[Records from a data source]

━━━━━━

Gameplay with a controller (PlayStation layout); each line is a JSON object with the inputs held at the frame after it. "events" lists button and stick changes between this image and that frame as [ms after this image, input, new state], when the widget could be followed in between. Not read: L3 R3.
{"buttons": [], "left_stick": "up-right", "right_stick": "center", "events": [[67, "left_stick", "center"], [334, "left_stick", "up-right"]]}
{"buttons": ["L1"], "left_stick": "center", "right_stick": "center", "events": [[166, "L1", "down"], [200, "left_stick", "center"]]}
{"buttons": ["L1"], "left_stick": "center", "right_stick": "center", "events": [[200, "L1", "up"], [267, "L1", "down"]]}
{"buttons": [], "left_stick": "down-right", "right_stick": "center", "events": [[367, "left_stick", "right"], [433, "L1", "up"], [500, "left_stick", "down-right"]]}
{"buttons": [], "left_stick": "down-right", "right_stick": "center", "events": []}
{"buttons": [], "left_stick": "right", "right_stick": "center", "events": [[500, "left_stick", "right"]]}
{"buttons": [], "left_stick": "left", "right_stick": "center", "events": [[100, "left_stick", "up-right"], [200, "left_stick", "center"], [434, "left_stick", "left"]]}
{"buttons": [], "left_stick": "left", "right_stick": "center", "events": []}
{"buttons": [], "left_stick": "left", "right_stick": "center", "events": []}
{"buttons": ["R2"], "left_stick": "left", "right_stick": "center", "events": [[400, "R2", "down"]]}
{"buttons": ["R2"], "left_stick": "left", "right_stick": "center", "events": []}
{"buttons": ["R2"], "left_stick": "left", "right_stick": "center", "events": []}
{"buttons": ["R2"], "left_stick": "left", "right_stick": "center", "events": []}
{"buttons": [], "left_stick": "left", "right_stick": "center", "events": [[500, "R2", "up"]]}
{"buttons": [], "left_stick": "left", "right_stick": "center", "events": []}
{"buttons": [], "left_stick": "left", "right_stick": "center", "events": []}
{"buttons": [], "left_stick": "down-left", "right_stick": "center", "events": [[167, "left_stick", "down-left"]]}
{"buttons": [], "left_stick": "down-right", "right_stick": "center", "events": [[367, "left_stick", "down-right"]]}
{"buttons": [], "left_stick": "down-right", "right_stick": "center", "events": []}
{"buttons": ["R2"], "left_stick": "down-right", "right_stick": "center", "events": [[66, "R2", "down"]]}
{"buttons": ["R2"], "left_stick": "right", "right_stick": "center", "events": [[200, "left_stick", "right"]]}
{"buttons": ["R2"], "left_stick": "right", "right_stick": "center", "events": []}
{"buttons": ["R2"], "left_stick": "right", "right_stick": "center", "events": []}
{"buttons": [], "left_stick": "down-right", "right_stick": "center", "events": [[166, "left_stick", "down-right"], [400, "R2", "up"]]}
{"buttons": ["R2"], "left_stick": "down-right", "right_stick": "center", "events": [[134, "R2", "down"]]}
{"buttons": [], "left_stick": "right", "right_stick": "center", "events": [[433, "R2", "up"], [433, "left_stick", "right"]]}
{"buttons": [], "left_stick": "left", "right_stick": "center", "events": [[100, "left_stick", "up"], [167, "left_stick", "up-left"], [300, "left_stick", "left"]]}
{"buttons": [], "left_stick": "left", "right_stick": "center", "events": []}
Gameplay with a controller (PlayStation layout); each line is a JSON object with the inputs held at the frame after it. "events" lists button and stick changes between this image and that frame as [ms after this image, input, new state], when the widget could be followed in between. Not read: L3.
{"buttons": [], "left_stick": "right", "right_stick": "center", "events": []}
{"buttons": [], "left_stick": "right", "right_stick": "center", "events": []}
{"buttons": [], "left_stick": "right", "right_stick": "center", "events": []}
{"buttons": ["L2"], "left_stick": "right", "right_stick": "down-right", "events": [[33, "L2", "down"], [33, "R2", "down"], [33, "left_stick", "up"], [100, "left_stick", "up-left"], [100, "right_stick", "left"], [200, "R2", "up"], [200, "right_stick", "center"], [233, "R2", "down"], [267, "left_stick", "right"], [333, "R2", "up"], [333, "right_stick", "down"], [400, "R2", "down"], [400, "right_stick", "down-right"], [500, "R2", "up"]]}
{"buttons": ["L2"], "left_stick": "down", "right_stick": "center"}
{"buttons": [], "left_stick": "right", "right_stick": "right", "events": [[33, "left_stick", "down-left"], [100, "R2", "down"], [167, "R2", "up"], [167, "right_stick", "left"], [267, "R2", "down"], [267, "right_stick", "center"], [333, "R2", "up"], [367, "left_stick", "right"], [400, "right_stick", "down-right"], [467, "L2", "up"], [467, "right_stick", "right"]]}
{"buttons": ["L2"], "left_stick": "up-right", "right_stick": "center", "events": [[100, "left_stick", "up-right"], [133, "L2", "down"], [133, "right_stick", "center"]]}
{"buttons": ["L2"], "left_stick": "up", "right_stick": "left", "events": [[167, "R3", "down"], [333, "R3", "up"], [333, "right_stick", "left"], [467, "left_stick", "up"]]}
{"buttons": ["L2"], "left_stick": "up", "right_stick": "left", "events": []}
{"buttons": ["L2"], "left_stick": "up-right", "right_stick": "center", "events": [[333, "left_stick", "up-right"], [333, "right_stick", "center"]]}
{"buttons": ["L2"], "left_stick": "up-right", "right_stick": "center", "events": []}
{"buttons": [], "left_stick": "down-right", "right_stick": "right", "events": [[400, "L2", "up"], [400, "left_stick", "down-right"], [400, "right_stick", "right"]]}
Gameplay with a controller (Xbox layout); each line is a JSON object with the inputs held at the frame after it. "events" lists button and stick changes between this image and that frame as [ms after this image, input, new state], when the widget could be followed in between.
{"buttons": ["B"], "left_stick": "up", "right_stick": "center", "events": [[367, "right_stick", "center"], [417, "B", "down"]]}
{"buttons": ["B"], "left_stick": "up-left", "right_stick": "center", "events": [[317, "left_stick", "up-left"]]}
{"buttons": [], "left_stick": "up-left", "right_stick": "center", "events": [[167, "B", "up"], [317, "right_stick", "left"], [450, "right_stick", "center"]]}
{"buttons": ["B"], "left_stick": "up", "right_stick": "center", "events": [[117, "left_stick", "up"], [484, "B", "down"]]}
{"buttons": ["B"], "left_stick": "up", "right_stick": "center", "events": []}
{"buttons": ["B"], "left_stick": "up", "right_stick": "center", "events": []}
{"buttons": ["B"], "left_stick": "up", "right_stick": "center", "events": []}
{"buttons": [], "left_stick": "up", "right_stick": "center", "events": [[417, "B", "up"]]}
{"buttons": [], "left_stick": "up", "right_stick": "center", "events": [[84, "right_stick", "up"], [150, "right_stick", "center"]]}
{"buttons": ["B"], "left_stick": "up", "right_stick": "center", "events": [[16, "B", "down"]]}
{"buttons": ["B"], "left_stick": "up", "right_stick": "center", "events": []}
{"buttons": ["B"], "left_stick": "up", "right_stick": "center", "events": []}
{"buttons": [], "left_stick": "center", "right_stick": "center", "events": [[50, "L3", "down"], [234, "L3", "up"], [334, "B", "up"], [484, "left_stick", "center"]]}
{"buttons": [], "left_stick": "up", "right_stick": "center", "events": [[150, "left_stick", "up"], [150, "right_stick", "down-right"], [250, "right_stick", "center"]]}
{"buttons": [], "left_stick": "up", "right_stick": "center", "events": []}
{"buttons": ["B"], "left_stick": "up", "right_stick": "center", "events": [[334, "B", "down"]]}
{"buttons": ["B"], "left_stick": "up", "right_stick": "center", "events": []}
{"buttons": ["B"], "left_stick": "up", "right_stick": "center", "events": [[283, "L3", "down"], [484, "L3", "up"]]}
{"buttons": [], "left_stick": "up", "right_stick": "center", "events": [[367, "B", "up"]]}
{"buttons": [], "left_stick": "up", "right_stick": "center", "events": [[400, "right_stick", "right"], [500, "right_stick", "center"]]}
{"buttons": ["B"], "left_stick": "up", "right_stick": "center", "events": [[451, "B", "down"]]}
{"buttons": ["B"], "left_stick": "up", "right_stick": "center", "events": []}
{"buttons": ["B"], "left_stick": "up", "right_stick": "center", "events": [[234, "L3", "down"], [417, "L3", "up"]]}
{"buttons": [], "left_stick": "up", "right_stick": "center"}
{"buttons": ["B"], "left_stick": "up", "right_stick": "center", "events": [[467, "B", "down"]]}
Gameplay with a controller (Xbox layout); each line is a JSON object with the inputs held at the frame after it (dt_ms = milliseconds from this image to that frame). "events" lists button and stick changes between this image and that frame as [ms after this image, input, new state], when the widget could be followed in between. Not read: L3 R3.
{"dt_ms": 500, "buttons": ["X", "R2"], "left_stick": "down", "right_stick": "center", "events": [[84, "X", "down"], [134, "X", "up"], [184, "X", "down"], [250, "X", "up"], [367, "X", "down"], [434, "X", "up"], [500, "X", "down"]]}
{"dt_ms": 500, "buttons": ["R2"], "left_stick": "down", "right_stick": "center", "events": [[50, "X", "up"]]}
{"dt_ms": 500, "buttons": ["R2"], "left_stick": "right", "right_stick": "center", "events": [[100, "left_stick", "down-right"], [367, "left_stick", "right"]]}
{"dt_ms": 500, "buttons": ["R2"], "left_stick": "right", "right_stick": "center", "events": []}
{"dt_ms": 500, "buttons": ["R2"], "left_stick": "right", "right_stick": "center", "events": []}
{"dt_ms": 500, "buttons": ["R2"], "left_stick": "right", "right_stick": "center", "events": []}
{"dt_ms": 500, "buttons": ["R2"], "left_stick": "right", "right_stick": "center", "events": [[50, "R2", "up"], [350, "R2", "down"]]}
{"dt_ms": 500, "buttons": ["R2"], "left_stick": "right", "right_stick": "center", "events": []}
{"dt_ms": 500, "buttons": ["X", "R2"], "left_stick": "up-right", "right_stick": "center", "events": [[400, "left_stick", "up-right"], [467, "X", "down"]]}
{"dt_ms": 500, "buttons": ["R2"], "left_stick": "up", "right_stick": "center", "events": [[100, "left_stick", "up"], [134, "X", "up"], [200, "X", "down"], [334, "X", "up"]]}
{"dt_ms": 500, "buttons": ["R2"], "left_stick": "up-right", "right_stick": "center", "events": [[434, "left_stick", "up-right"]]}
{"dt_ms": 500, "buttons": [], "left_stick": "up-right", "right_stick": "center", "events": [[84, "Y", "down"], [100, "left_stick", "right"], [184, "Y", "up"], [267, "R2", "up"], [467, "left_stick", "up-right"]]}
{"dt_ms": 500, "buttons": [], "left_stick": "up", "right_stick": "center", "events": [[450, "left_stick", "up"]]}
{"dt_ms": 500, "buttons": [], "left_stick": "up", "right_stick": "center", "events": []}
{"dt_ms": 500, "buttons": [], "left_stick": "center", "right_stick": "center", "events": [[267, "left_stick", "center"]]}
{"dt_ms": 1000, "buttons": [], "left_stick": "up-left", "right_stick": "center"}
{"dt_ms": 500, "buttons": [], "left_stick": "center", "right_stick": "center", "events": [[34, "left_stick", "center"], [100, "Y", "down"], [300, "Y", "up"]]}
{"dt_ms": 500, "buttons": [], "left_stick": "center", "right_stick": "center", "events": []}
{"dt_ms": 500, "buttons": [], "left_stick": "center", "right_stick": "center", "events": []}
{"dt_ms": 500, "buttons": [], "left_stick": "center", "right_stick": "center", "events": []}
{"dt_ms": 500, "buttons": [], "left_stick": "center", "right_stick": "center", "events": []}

━━━━━━

**WHAT TO WORK ON**
Count, in the records above, the lines that contain the word "read"; the answer is that number alone.

**SOLVED PROBLEM**
3